Does he sleep OK? I heard he has to take sleeping pills. ‘It is a bit of a rough sleep, but better than a hotel and taking planes all the time because you have to get to the airport two hours early, which is miserable. Then your flight gets delayed.’

He is drinking champagne from a plastic cup. ‘This is for your benefit,’ he says. ‘The tour management went out and bought a bottle of champagne because he thought I should be seen drinking it. Better for my image. Isn’t that sweet? Normally, we drink vodka and beer. In fact, I think I’d rather have a beer, now. Want one?’ He opens a well-stocked fridge then takes me to the back of the bus where there is some seating space. He has one small case which he pulls out from a cupboard. It continues a few pairs of socks, T-shirts and a spare pair of jeans. No photographs or mementos. ‘This is all I have for 14 months on the road,’ he says. ‘I’m not known for style.’

Does he know how much he is worth? ‘No I don’t, not very interested in it to be honest. I travel with hand luggage only. That is why I always seem to be wearing the same clothes in photographs. If a tabloid says my clothes aren’t fashionable or my hair looks stupid, I really don’t worry about it. Don’t have any hair gel.’

In London, he takes the Tube or the bus. He prefers pubs to restaurants. When he goes to Ibiza, he flies easyJet. Still, that’s at home. Presumably on the road he can afford to be more self-indulgent.

Another lyric that we can only assume is autobiographical is ‘I’ve taken a s—load of drugs’. It is. Though his only comment on the subject is that he has ‘a comfortable relationship with drugs’. His relationship with fame is less comfortable. Oscar Wilde said there were two forms of tragedy: not getting what you want, and getting it. Is that how it felt for him when he went to number one? ‘Actually, I don’t think I had been dreaming about it. Certainly, I hadn’t anticipated being so recognisable so quickly.
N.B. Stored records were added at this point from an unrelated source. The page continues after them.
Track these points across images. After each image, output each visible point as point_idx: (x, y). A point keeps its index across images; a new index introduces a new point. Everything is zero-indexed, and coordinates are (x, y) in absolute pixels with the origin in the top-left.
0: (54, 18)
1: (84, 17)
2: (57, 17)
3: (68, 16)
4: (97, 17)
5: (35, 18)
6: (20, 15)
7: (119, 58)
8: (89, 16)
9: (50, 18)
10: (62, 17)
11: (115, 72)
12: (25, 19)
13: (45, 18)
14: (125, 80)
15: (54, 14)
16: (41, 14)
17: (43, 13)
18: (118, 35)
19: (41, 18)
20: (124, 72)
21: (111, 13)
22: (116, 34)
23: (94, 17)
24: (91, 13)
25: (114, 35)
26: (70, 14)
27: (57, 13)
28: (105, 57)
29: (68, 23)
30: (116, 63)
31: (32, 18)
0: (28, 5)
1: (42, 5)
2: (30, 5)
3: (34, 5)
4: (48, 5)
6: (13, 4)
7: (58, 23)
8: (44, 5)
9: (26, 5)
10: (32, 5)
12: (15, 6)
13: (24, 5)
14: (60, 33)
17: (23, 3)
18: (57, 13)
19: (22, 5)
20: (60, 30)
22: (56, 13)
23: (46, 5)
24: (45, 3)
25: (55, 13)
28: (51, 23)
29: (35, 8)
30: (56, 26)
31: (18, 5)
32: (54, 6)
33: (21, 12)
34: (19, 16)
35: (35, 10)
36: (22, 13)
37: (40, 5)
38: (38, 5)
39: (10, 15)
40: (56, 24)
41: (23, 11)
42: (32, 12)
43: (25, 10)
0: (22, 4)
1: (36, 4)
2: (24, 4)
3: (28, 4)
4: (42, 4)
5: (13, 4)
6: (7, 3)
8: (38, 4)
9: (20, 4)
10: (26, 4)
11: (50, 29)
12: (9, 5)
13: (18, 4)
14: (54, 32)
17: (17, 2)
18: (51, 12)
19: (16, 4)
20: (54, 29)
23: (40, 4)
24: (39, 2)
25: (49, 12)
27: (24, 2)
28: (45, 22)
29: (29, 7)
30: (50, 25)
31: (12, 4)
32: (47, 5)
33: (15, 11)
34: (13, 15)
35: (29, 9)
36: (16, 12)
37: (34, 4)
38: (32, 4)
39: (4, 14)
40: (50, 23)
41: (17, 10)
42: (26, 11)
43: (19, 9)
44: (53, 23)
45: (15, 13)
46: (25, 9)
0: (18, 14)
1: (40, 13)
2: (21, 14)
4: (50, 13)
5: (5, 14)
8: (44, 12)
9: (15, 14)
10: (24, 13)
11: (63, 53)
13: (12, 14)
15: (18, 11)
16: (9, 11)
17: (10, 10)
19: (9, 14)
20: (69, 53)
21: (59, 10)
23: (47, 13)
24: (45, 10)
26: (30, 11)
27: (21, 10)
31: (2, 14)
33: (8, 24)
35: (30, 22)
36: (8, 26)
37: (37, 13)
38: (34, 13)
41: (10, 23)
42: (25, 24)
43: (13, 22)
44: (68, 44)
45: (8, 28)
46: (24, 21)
‘I do remember getting a phone call from the record company, who said both the single and the album have gone to number one, and thinking, “S—, this is not what I expected.” I hadn’t prepared myself for it. Number two is great. Number two is nice. I sensed then it would mean having to change from being a musician to being a celebrity and that that would be a change for the worse. Fame doesn’t affect me, but it does affect everyone else around me. As for celebrity, it is the worst invention of the modern world. Gossip columns treat your life as if it were a cartoon. Relationships reduced to cartoons.’

Although there are other public-school bands around at the moment – Radiohead, Coldplay – Blunt seems to have suffered more than most from a perception that he is too posh to be credible. His family name is Blount (and his middle name Hillier), but he changed it to Blunt to sound, well, blunter and more proletarian.

When he tells me he would nevertheless still send a son of his to Harrow – ‘I think I would. I think I would. Public schools make individuals rather than sheep’ – I ask what he makes of the mood change now that the old Etonian David Cameron has made it OK to be posh. ‘Is it? I must come back to Britain immediately. Is it really safe to come back?

‘It’s not a dirty word to be posh, people come up to me and no one gives a damn if I’m posh. It’s about having a normal conversation and looking people in the eye.’

We head back to the dressing-room where he puts on his feather boa and novelty sunglasses then we wander back downstairs to have a word with Sheryl Crow, who is signing autographs. This is the moment at which the keyboard player says: ‘This way to the good-time room girls’ and the silent groupies dutifully appear.